Just as “Washington Square” and “On Almost Any Sunday Morning” are songs of despair and desolation, the next two tracks find the narrator beginning to pick up the pieces. In “When I Dream of Michelangelo” Duritz sings, “I want a white bread life, just something ignorant and plain, but from the walls of Michelangelo I’m dangling again.” In a sense, the conception of the album is explained through this song, even as the narrator sings of that connection to the great painter. This brings many aspects together, most notably the religious imagery and the desire of an artist to communicate. “Anyone But You” kicks off with a haunting organ and quickly falls under the domain of a steady drum beat. The message of this track? Well, although he admits “I’m almost ready – it’s almost true – for almost anyone but you,” he ends up returning repeatedly to the simple statement, “I think about you.”
It is in this song that the album really comes together. Even as drums return to the mix for the first time since the transition to the Sunday Mornings section, the singer’s dilemma is clear: after his wild “Saturday nights” and his reflections on his life, God, angels, women, and more, he can only think of this one unnamed woman.
In the next track, the truth comes clearly crashing down.
“You Can’t Count On Me,” the first single from Saturday Nights and Sunday Mornings, lays it all out there – the narrator clearly addresses that aforementioned woman (described here as “just my toy and I can’t stop playing with you, baby”), and he admits that “There’s just one thing you need to know and that’s that you can’t count on me.” Not exactly a declaration of love and selfless devotion, this clearly carries with it the same blatant, raw honesty that the previous tracks have been imbued with.
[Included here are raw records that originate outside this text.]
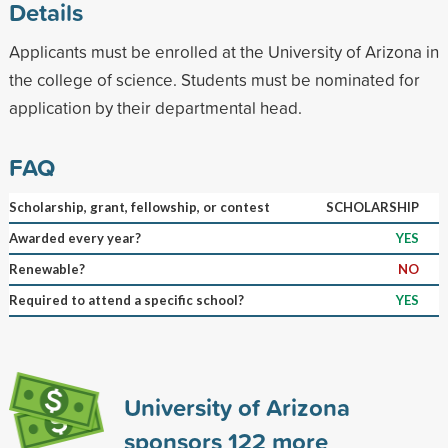
Details
Applicants must be enrolled at the University of Arizona in
the college of science. Students must be nominated for
application by their departmental head.
FAQ
Scholarship, grant, fellowship, or contest
SCHOLARSHIP
Awarded every year?
YES
Renewable?
NO
Required to attend a specific school?
YES
University of Arizona
sponsors
122
more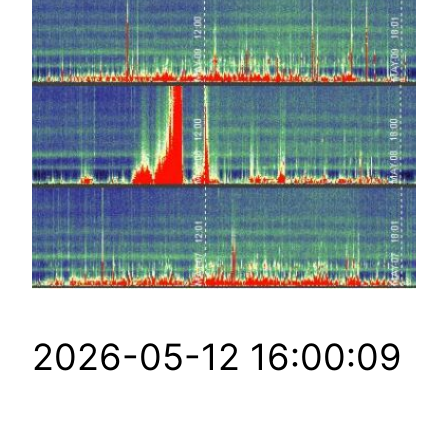
2026-05-12 16:00:09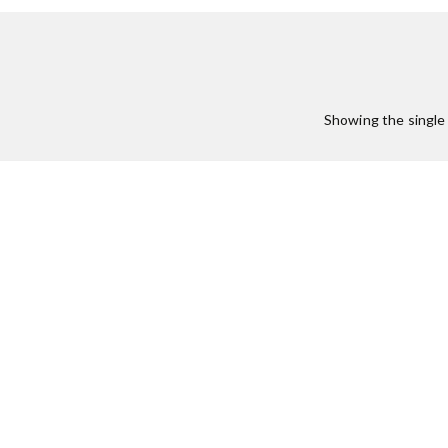
Showing the single 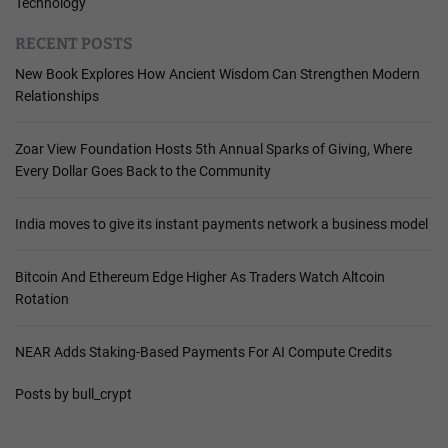
Technology
RECENT POSTS
New Book Explores How Ancient Wisdom Can Strengthen Modern
Relationships
Zoar View Foundation Hosts 5th Annual Sparks of Giving, Where
Every Dollar Goes Back to the Community
India moves to give its instant payments network a business model
Bitcoin And Ethereum Edge Higher As Traders Watch Altcoin
Rotation
NEAR Adds Staking-Based Payments For AI Compute Credits
Posts by bull_crypt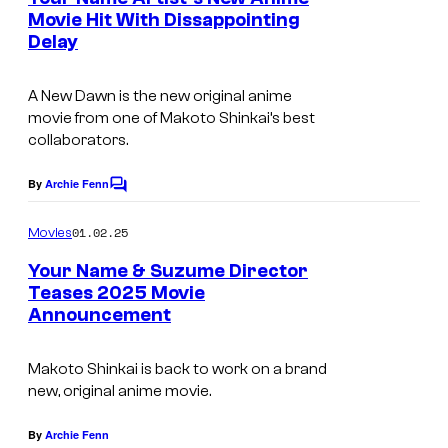
n
Movie Hit With Dissappointing
t
Delay
C
s
o
A New Dawn
is the new original anime
M
movie from one of Makoto Shinkai’s best
i
collaborators.
x
By
Archie Fenn
C
W
o
a
m
01.02.25
Movies
m
v
e
Your Name & Suzume Director
n
e
Teases 2025 Movie
t
F
Announcement
T
s
i
o
Makoto Shinkai is back to work on a brand
l
h
new, original anime movie.
m
o
s
C
By
Archie Fenn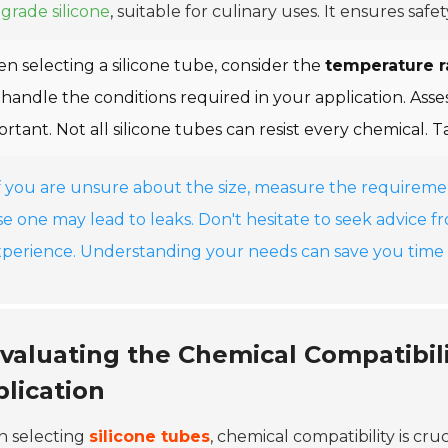
grade silicone
, suitable for culinary uses. It ensures sa
n selecting a silicone tube, consider the
temperature 
handle the conditions required in your application. Asses
rtant. Not all silicone tubes can resist every chemical. T
If you are unsure about the size, measure the requireme
se one may lead to leaks. Don't hesitate to seek advice f
xperience. Understanding your needs can save you time 
valuating the Chemical Compatibili
lication
 selecting
silicone tubes
, chemical compatibility is cru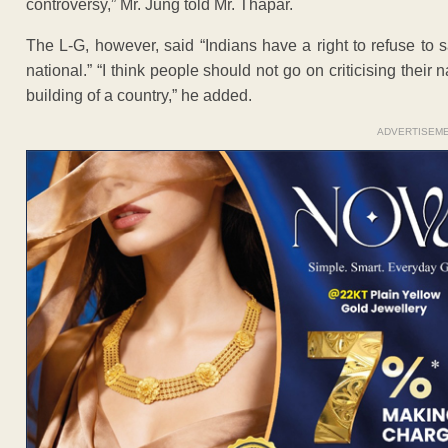
controversy,” Mr. Jung told Mr. Thapar.
The L-G, however, said “Indians have a right to refuse to sa
national.” “I think people should not go on criticising their 
building of a country,” he added.
ADVERTISEM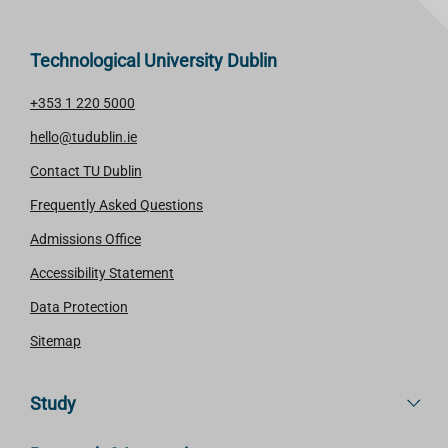
Technological University Dublin
+353 1 220 5000
hello@tudublin.ie
Contact TU Dublin
Frequently Asked Questions
Admissions Office
Accessibility Statement
Data Protection
Sitemap
Study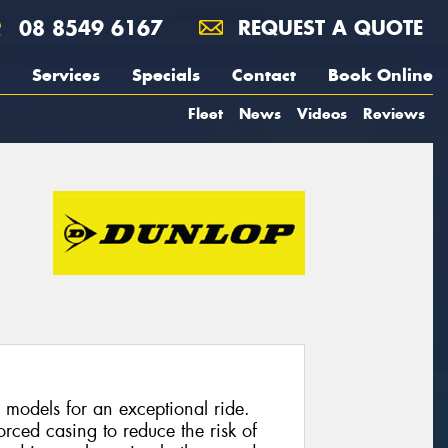
08 8549 6167
REQUEST A QUOTE
Services
Specials
Contact
Book Online
Fleet
News
Videos
Reviews
 models for an exceptional ride.
rced casing to reduce the risk of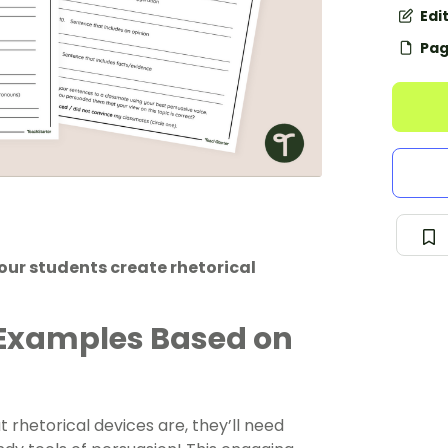
Edi
Pag
your students create rhetorical
 Examples Based on
rhetorical devices are, they’ll need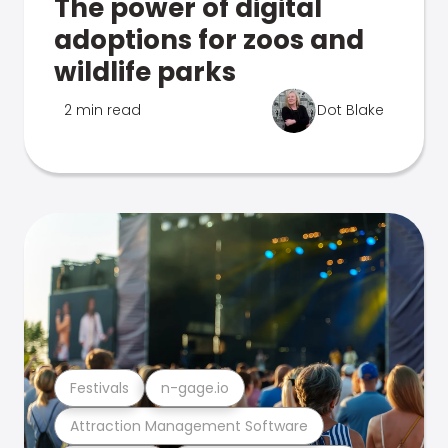
The power of digital
adoptions for zoos and
wildlife parks
2 min read
Dot Blake
Festivals
n-gage.io
Attraction Management Software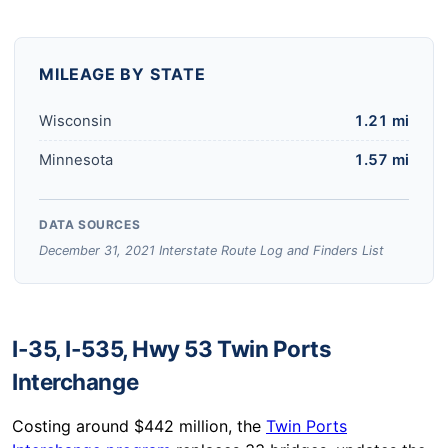
MILEAGE BY STATE
Wisconsin
1.21 mi
Minnesota
1.57 mi
DATA SOURCES
December 31, 2021 Interstate Route Log and Finders List
I-35, I-535, Hwy 53 Twin Ports
Interchange
Costing around $442 million, the
Twin Ports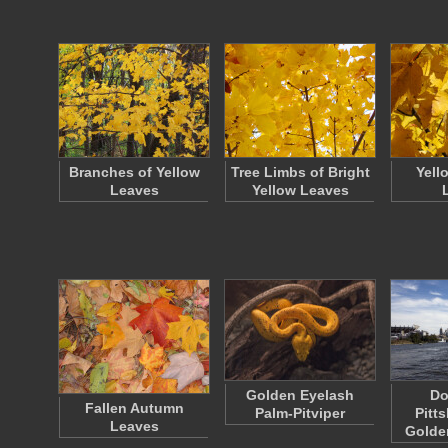
Branches of Yellow
Tree Limbs of Bright
Yell
Leaves
Yellow Leaves
Golden Eyelash
Do
Fallen Autumn
Palm-Pitviper
Pitt
Leaves
Golde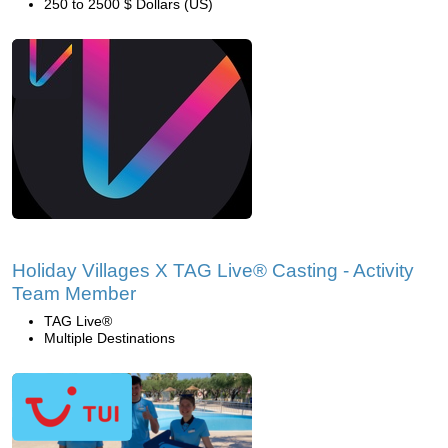
250 to 2500 $ Dollars (US)
Holiday Villages X TAG Live® Casting - Activity
Team Member
TAG Live®
Multiple Destinations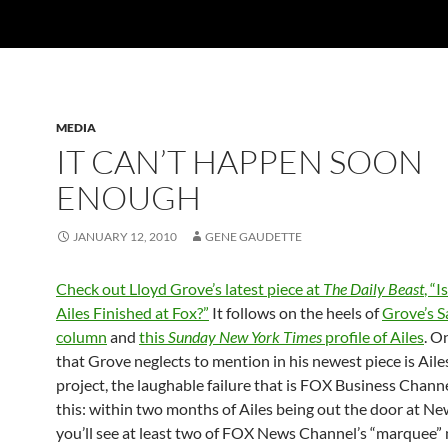
MEDIA
IT CAN’T HAPPEN SOON
ENOUGH
JANUARY 12, 2010
GENE GAUDETTE
Check out Lloyd Grove’s latest piece at
The Daily Beast
, “I
Ailes Finished at Fox?”
It follows on the heels of
Grove’s S
column
and
this
Sunday New York Times
profile of Ailes
. O
that Grove neglects to mention in his newest piece is Ailes
project, the laughable failure that is FOX Business Chann
this: within two months of Ailes being out the door at N
you’ll see at least two of FOX News Channel’s “marquee”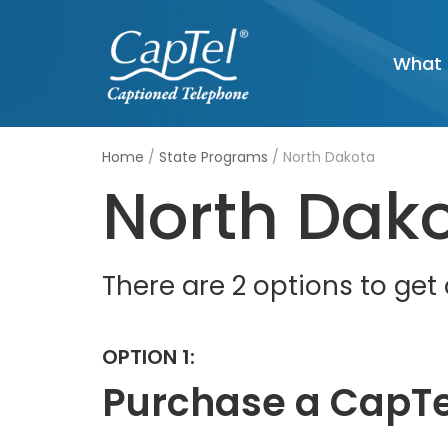
Skip
What 
to
content
Home
/
State Programs
/
North Dakota
North Dak
There are 2 options to ge
OPTION 1:
Purchase a CapTe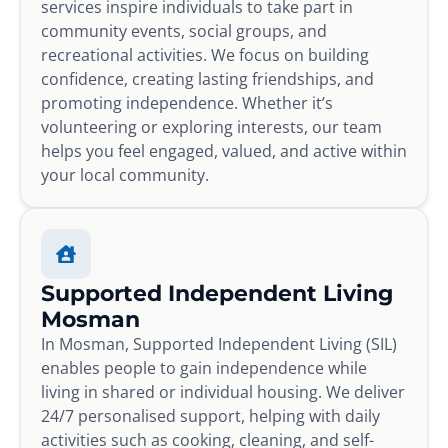
services inspire individuals to take part in
community events, social groups, and
recreational activities. We focus on building
confidence, creating lasting friendships, and
promoting independence. Whether it’s
volunteering or exploring interests, our team
helps you feel engaged, valued, and active within
your local community.
Supported Independent Living
Mosman
In Mosman, Supported Independent Living (SIL)
enables people to gain independence while
living in shared or individual housing. We deliver
24/7 personalised support, helping with daily
activities such as cooking, cleaning, and self-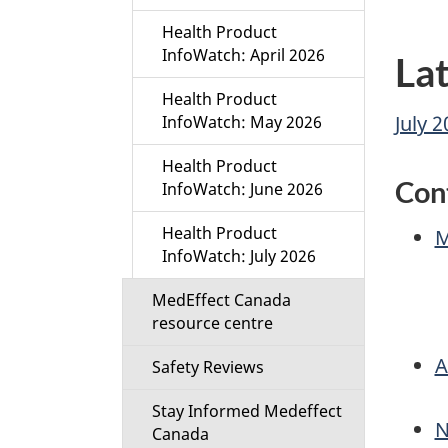
Health Product
InfoWatch: April 2026
Lat
Health Product
July 
InfoWatch: May 2026
Health Product
Con
InfoWatch: June 2026
Health Product
M
InfoWatch: July 2026
MedEffect Canada
resource centre
A
Safety Reviews
Stay Informed Medeffect
N
Canada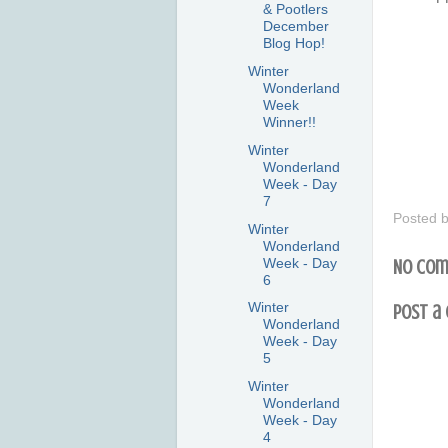
& Pootlers
December
Blog Hop!
Winter
Wonderland
Week
Winner!!
Winter
Wonderland
Week - Day
7
Posted 
Winter
Wonderland
Week - Day
No com
6
Winter
Post a
Wonderland
Week - Day
5
Winter
Wonderland
Week - Day
4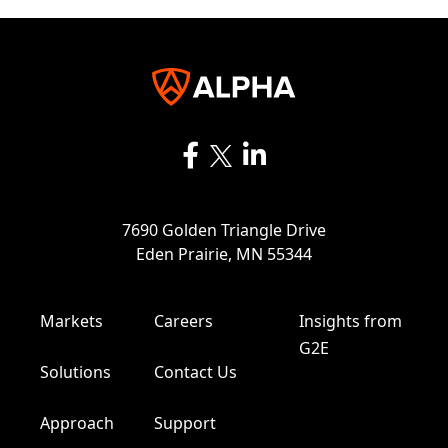
7690 Golden Triangle Drive
Eden Prairie, MN 55344
Markets
Careers
Insights from
G2E
Solutions
Contact Us
Approach
Support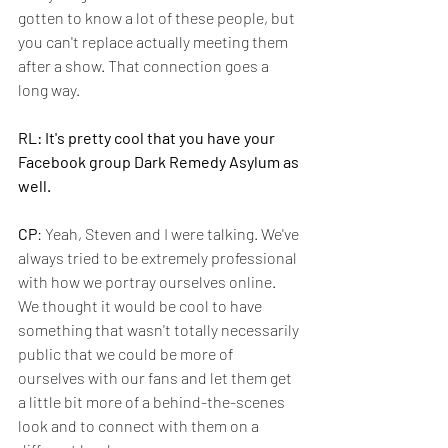
gotten to know a lot of these people, but 
you can't replace actually meeting them 
after a show. That connection goes a 
long way.
RL: It's pretty cool that you have your 
Facebook group Dark Remedy Asylum as 
well.
CP
: Yeah, Steven and I were talking. We've 
always tried to be extremely professional 
with how we portray ourselves online. 
We thought it would be cool to have 
something that wasn't totally necessarily 
public that we could be more of 
ourselves with our fans and let them get 
a little bit more of a behind-the-scenes 
look and to connect with them on a 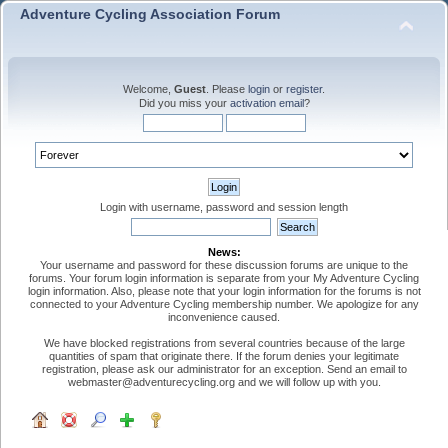
Adventure Cycling Association Forum
Welcome,
Guest
. Please
login
or
register
.
Did you miss your
activation email
?
Login with username, password and session length
News:
Your username and password for these discussion forums are unique to the
forums. Your forum login information is separate from your My Adventure Cycling
login information. Also, please note that your login information for the forums is not
connected to your Adventure Cycling membership number. We apologize for any
inconvenience caused.
We have blocked registrations from several countries because of the large
quantities of spam that originate there. If the forum denies your legitimate
registration, please ask our administrator for an exception. Send an email to
webmaster@adventurecycling.org and we will follow up with you.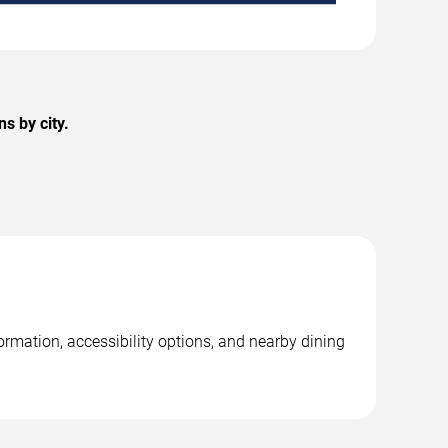
s by city.
rmation, accessibility options, and nearby dining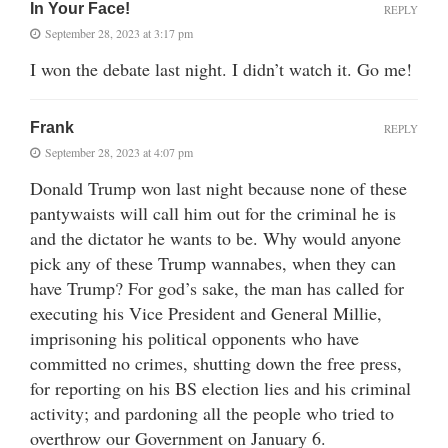
In Your Face!
REPLY
September 28, 2023 at 3:17 pm
I won the debate last night. I didn’t watch it. Go me!
Frank
REPLY
September 28, 2023 at 4:07 pm
Donald Trump won last night because none of these
pantywaists will call him out for the criminal he is
and the dictator he wants to be. Why would anyone
pick any of these Trump wannabes, when they can
have Trump? For god’s sake, the man has called for
executing his Vice President and General Millie,
imprisoning his political opponents who have
committed no crimes, shutting down the free press,
for reporting on his BS election lies and his criminal
activity; and pardoning all the people who tried to
overthrow our Government on January 6.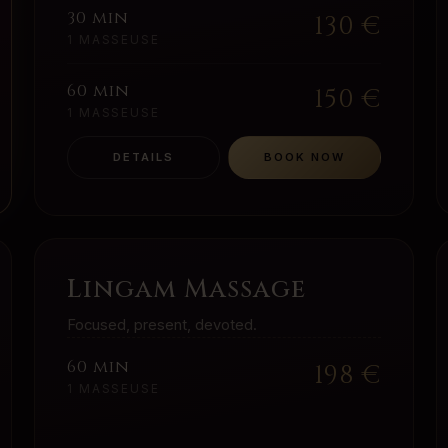
30 min
130
€
1 MASSEUSE
60 min
150
€
1 MASSEUSE
DETAILS
BOOK NOW
Lingam Massage
Focused, present, devoted.
60 min
198
€
1 MASSEUSE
From the opening chords, “Le Ballet D’Or” plays out like a dream sequence characterized by Duritz’s reflections and realizations. These set up what is perhaps the most minimalist track on the album; Charlie Gillingham’s piano and Adam Duritz’s vocals are all that you get with “On a Tuesday in Amsterdam Long Ago.” The vocals, probably the most raw of the record, lead up to the ragged, repetitive pleading by Duritz – “Come back to me.”
The album might have left off on this note, leaving the resolution open ended and the final note a somber one. Instead, the next track begins deceptively with an acoustic guitar and piano that fade momentarily before being replaced by the first distortion guitar since “Cowboys” and perhaps the most rousing drum beat and bass line of the album. Duritz’s voice returns to form as he leads the band in “Come Around,” the only track on Sunday Mornings not produced by James Brown. Rather, this track was produced by Gil Norton, the producer for the six tracks of Saturday Nights.
Thus, “Come Around” effectively brings this concept full circle, promising in the chorus “We’ll still come around.” Yes, there is pain on the Sunday mornings…
But that won’t stop Duritz from coming back to the Saturday nights time and again. If nothing else, they certainly make for good songwriting – and this concept makes for a rocking, raw, and overall excellent album.